The first question came from Ms. Nonette of NYC, “How can your knowledge of International Studies (Master’s) contribute to youth employment?” The courses and topics that we study in International Studies were usually concentrated on global issues and Philippine foreign relations, but zooming in on the youth sector and its employment status in the country was a bit new to me. However, I now really feel grateful that the Lord has brought me to youth involvement for a few years, and lead me to focus on migration and labor issues insofar as Filipinos across the globe are concerned. I explained that the youth is a very vital component of the economy that their dynamism should be utilized for further economic advancement. I explained a little further before the next interviewer Mr.

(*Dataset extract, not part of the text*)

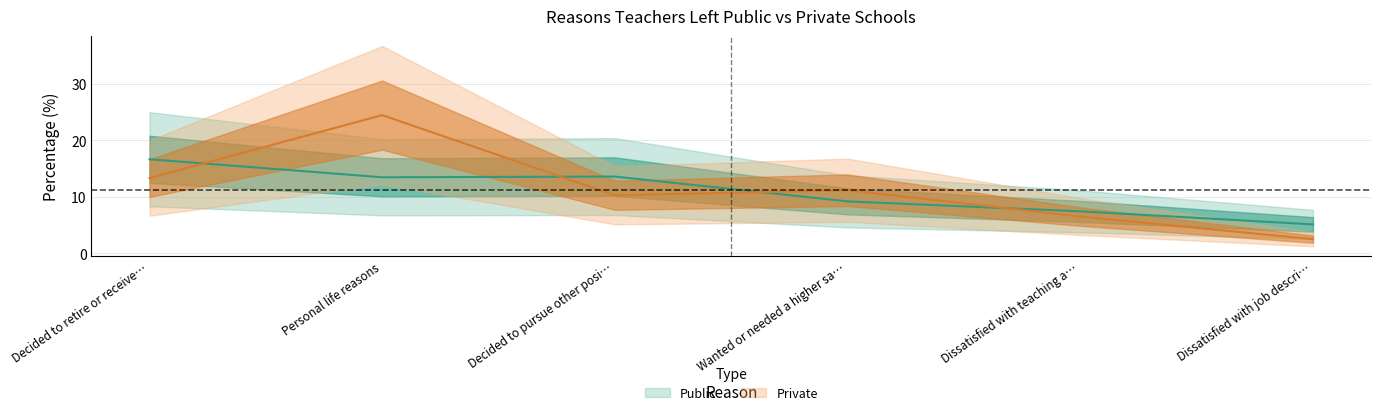

Which has a higher value, Dissatisfied with teaching a… or Wanted or needed a higher sa…?

Wanted or needed a higher sa…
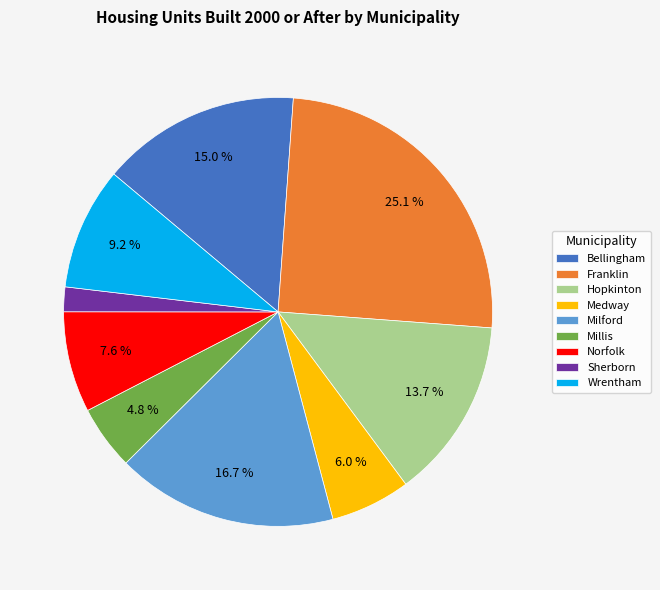

Is the sum of Franklin and Norfolk greater than half?

No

Flores of DFA asked me a few – no, many – quite interesting questions about my background, career, and my extent of understanding about youth issues and participation in social activities. He said my ‘CV’s impressive,’ and that mine ‘was the most impressive of all the applicants records’ to which the other members of the panel agreed. I replied with a meek smile and expressed a simple ‘thank you po.’ Questions kept coming – on which area in International Studies do I concentrate, why do I find labor migration interesting (it is because my father and brother are overseas Filipino workers), how does overseas employment affect Filipino families (I based my answer on our family’s own experience); and many other things that were related to migration and socio-economic development. I also emphasized – as I answered questions on the youth’s role in socio-economic development – that primary to youth development is empowerment which means that opportunities should be provided to enhance the talents and skills of these future labor-force of the country.

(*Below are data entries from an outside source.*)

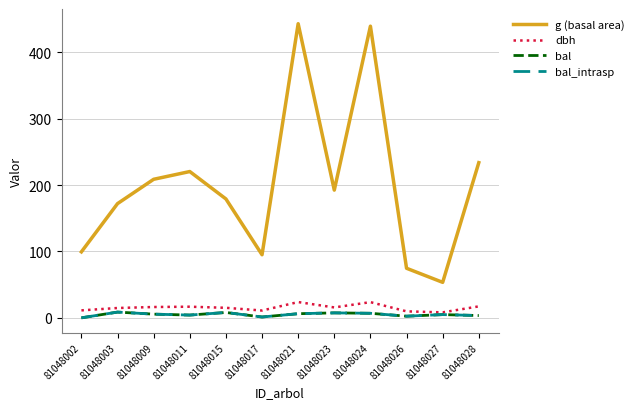

Is this an area chart (filled region under the line)?

No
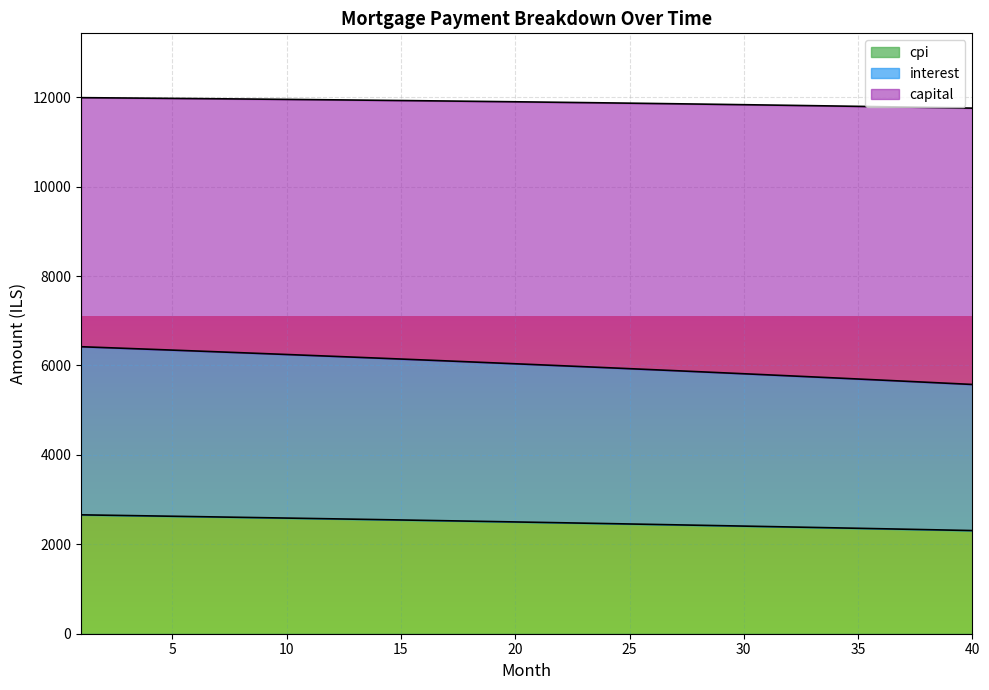

What is the difference between the maximum and minimum values in the cpi series?

351.7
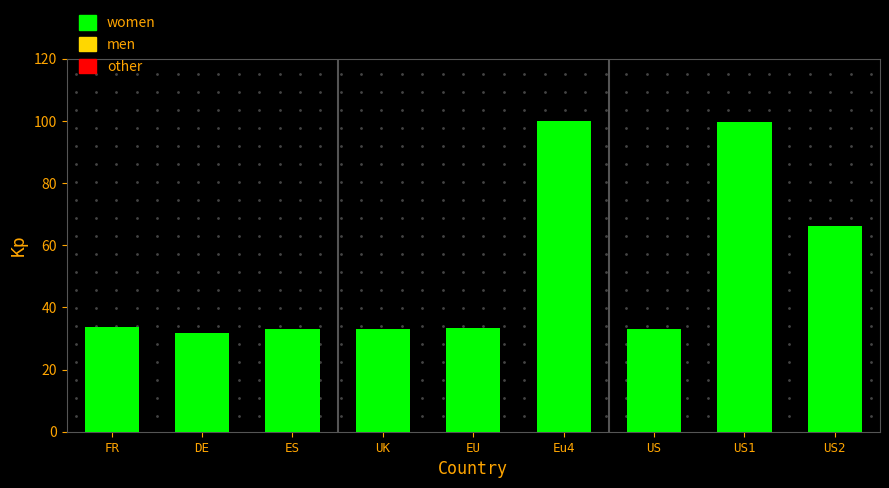

Where is the data nearest to the value 65?

US2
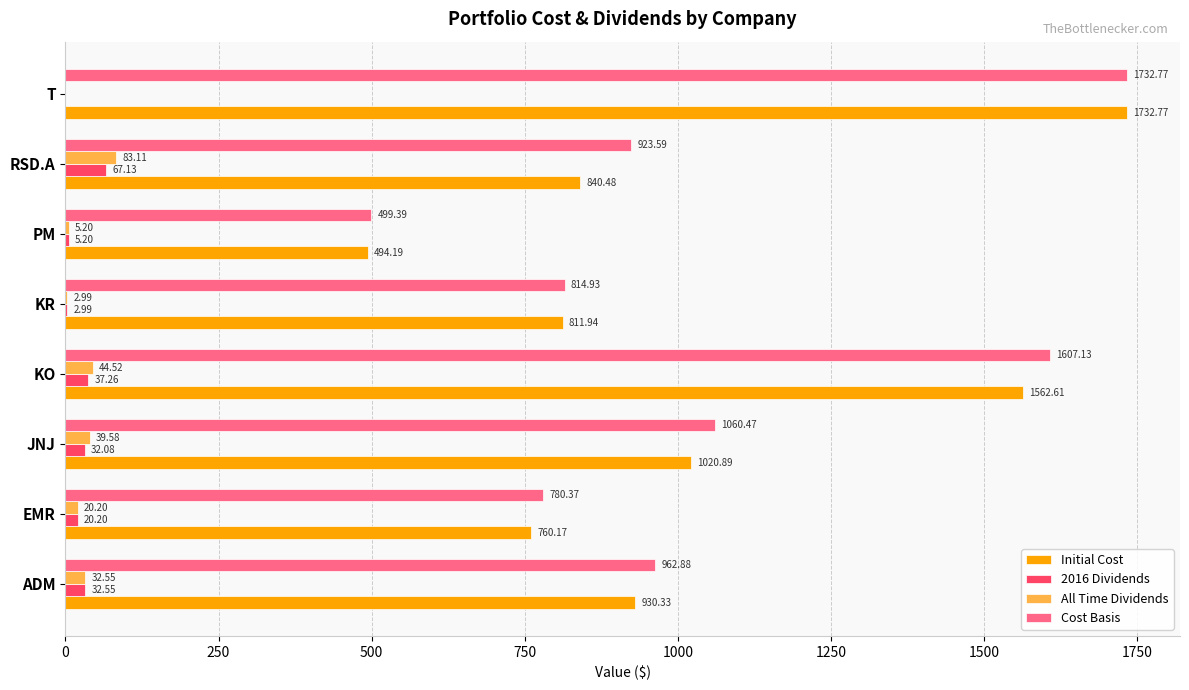

Which label corresponds to the largest value in the chart?

T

The first portion of the interview was quite serious – so different compared with the latter part, talent performance. They said that should I pass and eventually participate in the SSEAYP, I must also be willing to represent the country by sharing Filipino culture – and the question followed – “How can you best share our rich culture through performance?”  That was already a signal for me to showcase my talent. I confidently replied, “Filipinos usually convey their sentiments through music, hence I will sing to promote our diverse and rich culture. I prepared two songs,” (actually, one song was enough, but I opted to sing two to impress). They applauded after my short performance, and just joked around during the last part of the session.

The SSEAYP alumnus implied he had some connection with me because we came from the same institution, the Ateneo de Manila University – I taught at the high school department for three years, and he studied there when he was young.  The other members of the panel also cheered me up when they mentioned that I should have applied as a facilitator rather than a participating youth because they found my credentials really impressive, and more importantly, that I am more than fit as facilitator given the qualifications. I felt humbled, but also explained that “I feel I’m not ready for the facilitator position, and I wish to experience first how to be a participating youth.” I believed I had to learn more yet. The panel also encouraged me to apply for the Foreign Service Officer position and eventually become a member of the diplomatic corps. Accordingly, ‘by the looks of it, he will be a future diplomat.’ I felt so light after a grueling interview session on relatively ‘heavier’ issues. Just before I was allowed to leave, Ms. Nonette asked me if I know how to swim to which I replied, “Yes, ma’am.” I guess it was already a sign that I was short-listed, and a might move to the next level.

After enduring many hours for a short interview, it was finally over, and it was worth it. I left the NYC office with a relieved heart. I took a bus ride going home and excitingly shared with my equally excited parents about my experience.